Bastão na mão, de traje escuro e gravata e com o habitual chapéu negro que costuma usar, Salva Kiir depositou seu voto acompanhado do presidente do Birô do Plebiscito do Sul do Sudão, Chan Reec Madut.

Salva Kiir, logo após votar, cumprimentou os eleitores e os jornalistas que estavam no lugar deixando clara a palma de sua mão, com o índice marcado pela tinta indelével.

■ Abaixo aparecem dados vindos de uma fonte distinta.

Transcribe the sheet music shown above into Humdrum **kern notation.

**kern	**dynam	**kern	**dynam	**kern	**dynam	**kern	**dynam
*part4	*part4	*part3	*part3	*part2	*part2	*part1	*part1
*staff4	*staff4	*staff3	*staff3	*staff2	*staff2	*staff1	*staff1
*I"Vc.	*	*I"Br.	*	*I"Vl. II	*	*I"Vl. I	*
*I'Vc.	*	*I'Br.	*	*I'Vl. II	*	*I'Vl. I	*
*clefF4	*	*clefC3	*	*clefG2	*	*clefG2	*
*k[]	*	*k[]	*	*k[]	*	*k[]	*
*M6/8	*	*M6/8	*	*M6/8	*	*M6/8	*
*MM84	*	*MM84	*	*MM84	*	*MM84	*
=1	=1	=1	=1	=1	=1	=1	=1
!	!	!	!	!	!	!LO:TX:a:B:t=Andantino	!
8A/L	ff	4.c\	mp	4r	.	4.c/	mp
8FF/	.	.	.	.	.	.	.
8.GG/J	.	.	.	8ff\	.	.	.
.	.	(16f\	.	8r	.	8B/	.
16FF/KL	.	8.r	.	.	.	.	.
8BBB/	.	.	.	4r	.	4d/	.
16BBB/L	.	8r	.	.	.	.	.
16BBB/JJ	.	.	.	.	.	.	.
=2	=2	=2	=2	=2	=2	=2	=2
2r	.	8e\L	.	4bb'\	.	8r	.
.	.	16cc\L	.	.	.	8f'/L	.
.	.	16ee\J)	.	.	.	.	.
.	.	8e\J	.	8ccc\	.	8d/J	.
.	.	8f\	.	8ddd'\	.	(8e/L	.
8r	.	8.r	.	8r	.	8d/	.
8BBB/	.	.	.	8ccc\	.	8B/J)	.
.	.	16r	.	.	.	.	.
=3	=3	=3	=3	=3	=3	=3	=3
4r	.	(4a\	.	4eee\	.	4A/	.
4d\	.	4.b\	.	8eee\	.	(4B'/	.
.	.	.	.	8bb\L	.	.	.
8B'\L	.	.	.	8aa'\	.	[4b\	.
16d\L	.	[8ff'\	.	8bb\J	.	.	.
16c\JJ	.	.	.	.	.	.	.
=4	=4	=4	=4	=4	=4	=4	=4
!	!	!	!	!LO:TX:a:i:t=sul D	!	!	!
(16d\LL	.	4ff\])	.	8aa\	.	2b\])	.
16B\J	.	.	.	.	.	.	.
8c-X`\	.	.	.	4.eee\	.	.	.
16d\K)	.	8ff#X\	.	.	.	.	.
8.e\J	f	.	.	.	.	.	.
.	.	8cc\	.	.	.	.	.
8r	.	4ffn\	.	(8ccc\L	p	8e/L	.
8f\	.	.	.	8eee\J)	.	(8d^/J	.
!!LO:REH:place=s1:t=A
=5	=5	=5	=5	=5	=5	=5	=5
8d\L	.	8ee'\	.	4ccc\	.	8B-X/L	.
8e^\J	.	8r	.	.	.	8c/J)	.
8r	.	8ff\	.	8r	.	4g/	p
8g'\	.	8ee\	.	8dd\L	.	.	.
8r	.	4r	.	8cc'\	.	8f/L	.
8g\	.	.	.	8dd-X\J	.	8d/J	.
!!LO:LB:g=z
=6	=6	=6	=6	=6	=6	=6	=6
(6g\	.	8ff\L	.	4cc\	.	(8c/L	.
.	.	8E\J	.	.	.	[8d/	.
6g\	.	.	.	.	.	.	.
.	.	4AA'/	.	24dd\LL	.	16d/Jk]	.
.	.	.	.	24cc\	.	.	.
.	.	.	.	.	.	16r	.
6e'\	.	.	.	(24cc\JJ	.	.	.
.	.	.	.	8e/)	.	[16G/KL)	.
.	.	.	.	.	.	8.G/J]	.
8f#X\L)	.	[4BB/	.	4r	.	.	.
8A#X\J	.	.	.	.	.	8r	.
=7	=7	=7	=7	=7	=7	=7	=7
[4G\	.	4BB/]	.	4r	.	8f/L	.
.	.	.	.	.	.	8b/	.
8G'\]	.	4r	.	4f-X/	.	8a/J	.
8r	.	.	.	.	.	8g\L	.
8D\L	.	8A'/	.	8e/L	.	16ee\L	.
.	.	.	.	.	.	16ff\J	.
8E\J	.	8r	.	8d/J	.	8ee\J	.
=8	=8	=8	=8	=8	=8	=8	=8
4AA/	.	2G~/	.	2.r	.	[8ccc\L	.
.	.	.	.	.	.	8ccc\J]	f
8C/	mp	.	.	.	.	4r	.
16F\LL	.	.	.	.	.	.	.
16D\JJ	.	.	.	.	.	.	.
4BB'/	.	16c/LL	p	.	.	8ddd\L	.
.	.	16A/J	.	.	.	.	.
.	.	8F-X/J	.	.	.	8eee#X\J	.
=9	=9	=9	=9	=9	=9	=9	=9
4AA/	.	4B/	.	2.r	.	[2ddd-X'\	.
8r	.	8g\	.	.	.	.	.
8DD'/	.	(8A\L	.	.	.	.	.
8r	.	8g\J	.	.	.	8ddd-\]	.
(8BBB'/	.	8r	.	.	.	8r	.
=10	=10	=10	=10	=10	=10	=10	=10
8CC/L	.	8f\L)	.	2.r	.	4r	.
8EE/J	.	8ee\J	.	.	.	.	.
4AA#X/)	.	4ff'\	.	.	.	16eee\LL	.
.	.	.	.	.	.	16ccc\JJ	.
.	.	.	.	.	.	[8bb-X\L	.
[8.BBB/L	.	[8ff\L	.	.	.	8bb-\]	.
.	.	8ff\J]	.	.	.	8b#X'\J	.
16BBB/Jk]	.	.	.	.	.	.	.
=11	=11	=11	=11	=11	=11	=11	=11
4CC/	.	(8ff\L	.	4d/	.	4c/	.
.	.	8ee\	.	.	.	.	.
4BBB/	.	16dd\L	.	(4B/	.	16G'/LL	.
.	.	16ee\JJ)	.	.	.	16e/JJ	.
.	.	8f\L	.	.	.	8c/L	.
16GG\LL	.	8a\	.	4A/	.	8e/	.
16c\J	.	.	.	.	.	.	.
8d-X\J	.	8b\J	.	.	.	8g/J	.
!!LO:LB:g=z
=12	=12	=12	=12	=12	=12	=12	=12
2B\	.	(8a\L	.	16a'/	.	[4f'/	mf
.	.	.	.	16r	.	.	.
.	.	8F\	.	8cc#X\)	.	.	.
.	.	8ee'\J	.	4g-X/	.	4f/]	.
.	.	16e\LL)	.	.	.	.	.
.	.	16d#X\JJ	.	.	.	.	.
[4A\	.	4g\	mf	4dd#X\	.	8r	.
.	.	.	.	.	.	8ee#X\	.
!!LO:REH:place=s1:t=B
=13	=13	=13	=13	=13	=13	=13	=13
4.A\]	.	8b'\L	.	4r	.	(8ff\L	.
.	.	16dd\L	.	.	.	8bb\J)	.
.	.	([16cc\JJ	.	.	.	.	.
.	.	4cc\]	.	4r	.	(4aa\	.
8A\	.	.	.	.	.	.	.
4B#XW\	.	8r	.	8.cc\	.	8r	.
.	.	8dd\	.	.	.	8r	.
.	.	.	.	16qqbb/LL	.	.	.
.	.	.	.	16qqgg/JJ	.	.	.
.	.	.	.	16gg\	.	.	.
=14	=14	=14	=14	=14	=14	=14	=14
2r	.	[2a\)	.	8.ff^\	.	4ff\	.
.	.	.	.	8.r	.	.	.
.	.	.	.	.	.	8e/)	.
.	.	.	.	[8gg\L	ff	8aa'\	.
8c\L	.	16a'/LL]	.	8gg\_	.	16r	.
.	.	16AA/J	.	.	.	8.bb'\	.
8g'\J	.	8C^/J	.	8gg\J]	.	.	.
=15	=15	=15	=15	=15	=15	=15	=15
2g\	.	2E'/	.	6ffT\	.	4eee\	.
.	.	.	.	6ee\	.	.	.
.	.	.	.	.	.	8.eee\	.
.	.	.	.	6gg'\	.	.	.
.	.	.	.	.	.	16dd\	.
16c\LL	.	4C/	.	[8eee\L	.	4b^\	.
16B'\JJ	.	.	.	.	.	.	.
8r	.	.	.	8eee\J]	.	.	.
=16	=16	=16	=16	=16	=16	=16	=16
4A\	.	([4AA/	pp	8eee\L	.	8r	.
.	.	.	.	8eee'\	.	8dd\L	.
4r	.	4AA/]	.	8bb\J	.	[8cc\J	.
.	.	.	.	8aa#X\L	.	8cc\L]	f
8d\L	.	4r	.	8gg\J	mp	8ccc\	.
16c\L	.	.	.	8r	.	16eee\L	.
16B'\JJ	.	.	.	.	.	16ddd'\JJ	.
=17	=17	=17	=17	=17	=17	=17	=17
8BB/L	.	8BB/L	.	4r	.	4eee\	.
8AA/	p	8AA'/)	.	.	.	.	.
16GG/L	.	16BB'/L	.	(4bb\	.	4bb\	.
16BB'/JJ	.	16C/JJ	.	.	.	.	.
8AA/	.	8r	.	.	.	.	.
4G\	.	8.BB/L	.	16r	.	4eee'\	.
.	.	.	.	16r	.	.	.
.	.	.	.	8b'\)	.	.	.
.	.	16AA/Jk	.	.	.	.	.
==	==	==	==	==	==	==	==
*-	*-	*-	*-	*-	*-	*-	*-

Em uma breve mensagem, o presidente da região autônoma repetiu várias vezes um apelo às forças de segurança para que protejam os centros de votação e o povo que acuda às urnas, assim como "todos os estrangeiros" que se encontram no país.

O presidente da região autônoma também pediu paciência aos eleitores para que, em caso de não poderem emitir seu voto hoje, o façam nos dias restantes, já que têm até o dia 15 de janeiro para escolher sua preferência.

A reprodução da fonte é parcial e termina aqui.